* _THE REQUEST_:
Could you copy the entries below word for word, keeping every line of every entry in its original order?

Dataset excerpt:
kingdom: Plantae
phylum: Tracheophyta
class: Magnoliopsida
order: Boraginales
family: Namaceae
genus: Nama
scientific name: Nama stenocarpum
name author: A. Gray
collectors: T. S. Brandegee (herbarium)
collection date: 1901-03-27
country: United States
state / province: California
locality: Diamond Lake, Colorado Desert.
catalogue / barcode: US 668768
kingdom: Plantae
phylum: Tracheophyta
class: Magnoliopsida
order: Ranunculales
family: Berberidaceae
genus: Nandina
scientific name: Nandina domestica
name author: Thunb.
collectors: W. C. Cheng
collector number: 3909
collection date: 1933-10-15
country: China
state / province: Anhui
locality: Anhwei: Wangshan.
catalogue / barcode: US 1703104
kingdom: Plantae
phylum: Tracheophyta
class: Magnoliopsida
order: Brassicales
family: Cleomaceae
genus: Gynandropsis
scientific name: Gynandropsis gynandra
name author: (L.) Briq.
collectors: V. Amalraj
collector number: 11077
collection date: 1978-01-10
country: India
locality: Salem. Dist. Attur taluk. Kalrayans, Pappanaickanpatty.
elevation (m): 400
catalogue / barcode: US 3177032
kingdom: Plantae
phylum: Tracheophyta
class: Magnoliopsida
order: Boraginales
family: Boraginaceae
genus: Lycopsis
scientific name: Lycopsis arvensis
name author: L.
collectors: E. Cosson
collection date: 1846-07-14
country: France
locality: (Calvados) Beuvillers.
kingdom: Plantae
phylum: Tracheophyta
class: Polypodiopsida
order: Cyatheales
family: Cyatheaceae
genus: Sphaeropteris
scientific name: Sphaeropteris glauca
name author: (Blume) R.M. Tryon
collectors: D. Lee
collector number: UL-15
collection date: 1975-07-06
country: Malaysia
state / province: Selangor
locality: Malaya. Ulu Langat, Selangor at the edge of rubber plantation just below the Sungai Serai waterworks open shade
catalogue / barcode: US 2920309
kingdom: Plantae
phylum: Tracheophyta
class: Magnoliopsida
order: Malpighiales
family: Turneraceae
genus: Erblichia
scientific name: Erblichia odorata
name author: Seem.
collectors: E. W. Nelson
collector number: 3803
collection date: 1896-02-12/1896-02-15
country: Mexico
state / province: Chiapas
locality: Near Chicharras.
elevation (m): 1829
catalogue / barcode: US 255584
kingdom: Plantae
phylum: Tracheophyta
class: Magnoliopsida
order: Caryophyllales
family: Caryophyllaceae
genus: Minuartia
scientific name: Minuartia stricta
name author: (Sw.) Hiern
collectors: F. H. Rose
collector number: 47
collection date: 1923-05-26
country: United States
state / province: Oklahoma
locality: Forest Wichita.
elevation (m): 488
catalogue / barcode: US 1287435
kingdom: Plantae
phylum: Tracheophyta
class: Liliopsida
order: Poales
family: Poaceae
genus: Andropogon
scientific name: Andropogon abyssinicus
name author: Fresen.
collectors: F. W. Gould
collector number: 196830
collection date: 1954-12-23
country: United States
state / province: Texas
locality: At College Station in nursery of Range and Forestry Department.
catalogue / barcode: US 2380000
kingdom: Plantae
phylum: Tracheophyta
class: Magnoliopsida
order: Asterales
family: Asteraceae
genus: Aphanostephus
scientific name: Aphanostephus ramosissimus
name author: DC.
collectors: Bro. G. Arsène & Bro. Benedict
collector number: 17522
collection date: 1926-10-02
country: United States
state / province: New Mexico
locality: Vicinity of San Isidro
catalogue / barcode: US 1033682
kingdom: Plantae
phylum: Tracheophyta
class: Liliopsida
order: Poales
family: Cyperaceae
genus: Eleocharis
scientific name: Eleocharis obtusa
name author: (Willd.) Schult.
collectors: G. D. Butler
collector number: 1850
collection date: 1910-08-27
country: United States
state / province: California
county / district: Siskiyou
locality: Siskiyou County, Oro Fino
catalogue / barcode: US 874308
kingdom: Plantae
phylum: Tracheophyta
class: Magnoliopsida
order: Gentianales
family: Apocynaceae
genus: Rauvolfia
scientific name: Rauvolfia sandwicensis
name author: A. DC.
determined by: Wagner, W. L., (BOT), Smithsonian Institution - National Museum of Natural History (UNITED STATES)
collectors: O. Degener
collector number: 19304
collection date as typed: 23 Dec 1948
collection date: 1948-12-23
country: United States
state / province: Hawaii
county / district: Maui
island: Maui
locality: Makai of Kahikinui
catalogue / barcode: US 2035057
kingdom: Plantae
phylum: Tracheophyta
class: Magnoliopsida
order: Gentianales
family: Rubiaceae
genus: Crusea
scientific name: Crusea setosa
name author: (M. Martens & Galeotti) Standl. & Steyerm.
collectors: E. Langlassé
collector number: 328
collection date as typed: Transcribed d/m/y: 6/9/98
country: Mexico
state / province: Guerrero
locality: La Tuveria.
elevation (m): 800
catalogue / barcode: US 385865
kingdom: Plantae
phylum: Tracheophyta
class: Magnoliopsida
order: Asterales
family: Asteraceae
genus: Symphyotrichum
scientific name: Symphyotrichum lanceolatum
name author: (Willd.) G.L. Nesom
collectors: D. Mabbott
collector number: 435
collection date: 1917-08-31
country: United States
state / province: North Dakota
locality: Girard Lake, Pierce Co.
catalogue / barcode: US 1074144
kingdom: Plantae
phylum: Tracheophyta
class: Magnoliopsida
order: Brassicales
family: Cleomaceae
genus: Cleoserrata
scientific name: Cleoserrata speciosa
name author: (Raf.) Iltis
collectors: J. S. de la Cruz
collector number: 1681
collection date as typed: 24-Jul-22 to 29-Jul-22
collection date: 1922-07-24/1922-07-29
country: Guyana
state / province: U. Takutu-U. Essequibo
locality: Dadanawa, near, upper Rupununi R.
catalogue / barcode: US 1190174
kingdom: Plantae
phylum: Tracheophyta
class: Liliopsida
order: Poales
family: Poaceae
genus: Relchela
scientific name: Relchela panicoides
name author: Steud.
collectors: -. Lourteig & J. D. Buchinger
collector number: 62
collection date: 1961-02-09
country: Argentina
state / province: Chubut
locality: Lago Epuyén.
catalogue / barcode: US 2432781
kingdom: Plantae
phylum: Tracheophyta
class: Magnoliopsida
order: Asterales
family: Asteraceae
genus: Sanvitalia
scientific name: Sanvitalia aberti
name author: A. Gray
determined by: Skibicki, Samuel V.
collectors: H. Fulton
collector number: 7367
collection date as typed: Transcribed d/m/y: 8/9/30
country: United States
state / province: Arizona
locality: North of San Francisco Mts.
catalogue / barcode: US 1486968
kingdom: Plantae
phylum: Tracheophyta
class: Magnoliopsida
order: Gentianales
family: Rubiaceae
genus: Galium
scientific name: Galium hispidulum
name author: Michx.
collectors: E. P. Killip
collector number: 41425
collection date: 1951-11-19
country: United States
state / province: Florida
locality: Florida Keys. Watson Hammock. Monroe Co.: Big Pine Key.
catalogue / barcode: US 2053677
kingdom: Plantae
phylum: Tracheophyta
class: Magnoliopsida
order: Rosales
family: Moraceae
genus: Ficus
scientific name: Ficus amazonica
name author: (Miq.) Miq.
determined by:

* _EXERCISE OUTPUT_:
kingdom: Plantae
phylum: Tracheophyta
class: Magnoliopsida
order: Boraginales
family: Namaceae
genus: Nama
scientific name: Nama stenocarpum
name author: A. Gray
collectors: T. S. Brandegee (herbarium)
collection date: 1901-03-27
country: United States
state / province: California
locality: Diamond Lake, Colorado Desert.
catalogue / barcode: US 668768
kingdom: Plantae
phylum: Tracheophyta
class: Magnoliopsida
order: Ranunculales
family: Berberidaceae
genus: Nandina
scientific name: Nandina domestica
name author: Thunb.
collectors: W. C. Cheng
collector number: 3909
collection date: 1933-10-15
country: China
state / province: Anhui
locality: Anhwei: Wangshan.
catalogue / barcode: US 1703104
kingdom: Plantae
phylum: Tracheophyta
class: Magnoliopsida
order: Brassicales
family: Cleomaceae
genus: Gynandropsis
scientific name: Gynandropsis gynandra
name author: (L.) Briq.
collectors: V. Amalraj
collector number: 11077
collection date: 1978-01-10
country: India
locality: Salem. Dist. Attur taluk. Kalrayans, Pappanaickanpatty.
elevation (m): 400
catalogue / barcode: US 3177032
kingdom: Plantae
phylum: Tracheophyta
class: Magnoliopsida
order: Boraginales
family: Boraginaceae
genus: Lycopsis
scientific name: Lycopsis arvensis
name author: L.
collectors: E. Cosson
collection date: 1846-07-14
country: France
locality: (Calvados) Beuvillers.
kingdom: Plantae
phylum: Tracheophyta
class: Polypodiopsida
order: Cyatheales
family: Cyatheaceae
genus: Sphaeropteris
scientific name: Sphaeropteris glauca
name author: (Blume) R.M. Tryon
collectors: D. Lee
collector number: UL-15
collection date: 1975-07-06
country: Malaysia
state / province: Selangor
locality: Malaya. Ulu Langat, Selangor at the edge of rubber plantation just below the Sungai Serai waterworks open shade
catalogue / barcode: US 2920309
kingdom: Plantae
phylum: Tracheophyta
class: Magnoliopsida
order: Malpighiales
family: Turneraceae
genus: Erblichia
scientific name: Erblichia odorata
name author: Seem.
collectors: E. W. Nelson
collector number: 3803
collection date: 1896-02-12/1896-02-15
country: Mexico
state / province: Chiapas
locality: Near Chicharras.
elevation (m): 1829
catalogue / barcode: US 255584
kingdom: Plantae
phylum: Tracheophyta
class: Magnoliopsida
order: Caryophyllales
family: Caryophyllaceae
genus: Minuartia
scientific name: Minuartia stricta
name author: (Sw.) Hiern
collectors: F. H. Rose
collector number: 47
collection date: 1923-05-26
country: United States
state / province: Oklahoma
locality: Forest Wichita.
elevation (m): 488
catalogue / barcode: US 1287435
kingdom: Plantae
phylum: Tracheophyta
class: Liliopsida
order: Poales
family: Poaceae
genus: Andropogon
scientific name: Andropogon abyssinicus
name author: Fresen.
collectors: F. W. Gould
collector number: 196830
collection date: 1954-12-23
country: United States
state / province: Texas
locality: At College Station in nursery of Range and Forestry Department.
catalogue / barcode: US 2380000
kingdom: Plantae
phylum: Tracheophyta
class: Magnoliopsida
order: Asterales
family: Asteraceae
genus: Aphanostephus
scientific name: Aphanostephus ramosissimus
name author: DC.
collectors: Bro. G. Arsène & Bro. Benedict
collector number: 17522
collection date: 1926-10-02
country: United States
state / province: New Mexico
locality: Vicinity of San Isidro
catalogue / barcode: US 1033682
kingdom: Plantae
phylum: Tracheophyta
class: Liliopsida
order: Poales
family: Cyperaceae
genus: Eleocharis
scientific name: Eleocharis obtusa
name author: (Willd.) Schult.
collectors: G. D. Butler
collector number: 1850
collection date: 1910-08-27
country: United States
state / province: California
county / district: Siskiyou
locality: Siskiyou County, Oro Fino
catalogue / barcode: US 874308
kingdom: Plantae
phylum: Tracheophyta
class: Magnoliopsida
order: Gentianales
family: Apocynaceae
genus: Rauvolfia
scientific name: Rauvolfia sandwicensis
name author: A. DC.
determined by: Wagner, W. L., (BOT), Smithsonian Institution - National Museum of Natural History (UNITED STATES)
collectors: O. Degener
collector number: 19304
collection date as typed: 23 Dec 1948
collection date: 1948-12-23
country: United States
state / province: Hawaii
county / district: Maui
island: Maui
locality: Makai of Kahikinui
catalogue / barcode: US 2035057
kingdom: Plantae
phylum: Tracheophyta
class: Magnoliopsida
order: Gentianales
family: Rubiaceae
genus: Crusea
scientific name: Crusea setosa
name author: (M. Martens & Galeotti) Standl. & Steyerm.
collectors: E. Langlassé
collector number: 328
collection date as typed: Transcribed d/m/y: 6/9/98
country: Mexico
state / province: Guerrero
locality: La Tuveria.
elevation (m): 800
catalogue / barcode: US 385865
kingdom: Plantae
phylum: Tracheophyta
class: Magnoliopsida
order: Asterales
family: Asteraceae
genus: Symphyotrichum
scientific name: Symphyotrichum lanceolatum
name author: (Willd.) G.L. Nesom
collectors: D. Mabbott
collector number: 435
collection date: 1917-08-31
country: United States
state / province: North Dakota
locality: Girard Lake, Pierce Co.
catalogue / barcode: US 1074144
kingdom: Plantae
phylum: Tracheophyta
class: Magnoliopsida
order: Brassicales
family: Cleomaceae
genus: Cleoserrata
scientific name: Cleoserrata speciosa
name author: (Raf.) Iltis
collectors: J. S. de la Cruz
collector number: 1681
collection date as typed: 24-Jul-22 to 29-Jul-22
collection date: 1922-07-24/1922-07-29
country: Guyana
state / province: U. Takutu-U. Essequibo
locality: Dadanawa, near, upper Rupununi R.
catalogue / barcode: US 1190174
kingdom: Plantae
phylum: Tracheophyta
class: Liliopsida
order: Poales
family: Poaceae
genus: Relchela
scientific name: Relchela panicoides
name author: Steud.
collectors: -. Lourteig & J. D. Buchinger
collector number: 62
collection date: 1961-02-09
country: Argentina
state / province: Chubut
locality: Lago Epuyén.
catalogue / barcode: US 2432781
kingdom: Plantae
phylum: Tracheophyta
class: Magnoliopsida
order: Asterales
family: Asteraceae
genus: Sanvitalia
scientific name: Sanvitalia aberti
name author: A. Gray
determined by: Skibicki, Samuel V.
collectors: H. Fulton
collector number: 7367
collection date as typed: Transcribed d/m/y: 8/9/30
country: United States
state / province: Arizona
locality: North of San Francisco Mts.
catalogue / barcode: US 1486968
kingdom: Plantae
phylum: Tracheophyta
class: Magnoliopsida
order: Gentianales
family: Rubiaceae
genus: Galium
scientific name: Galium hispidulum
name author: Michx.
collectors: E. P. Killip
collector number: 41425
collection date: 1951-11-19
country: United States
state / province: Florida
locality: Florida Keys. Watson Hammock. Monroe Co.: Big Pine Key.
catalogue / barcode: US 2053677
kingdom: Plantae
phylum: Tracheophyta
class: Magnoliopsida
order: Rosales
family: Moraceae
genus: Ficus
scientific name: Ficus amazonica
name author: (Miq.) Miq.
determined by:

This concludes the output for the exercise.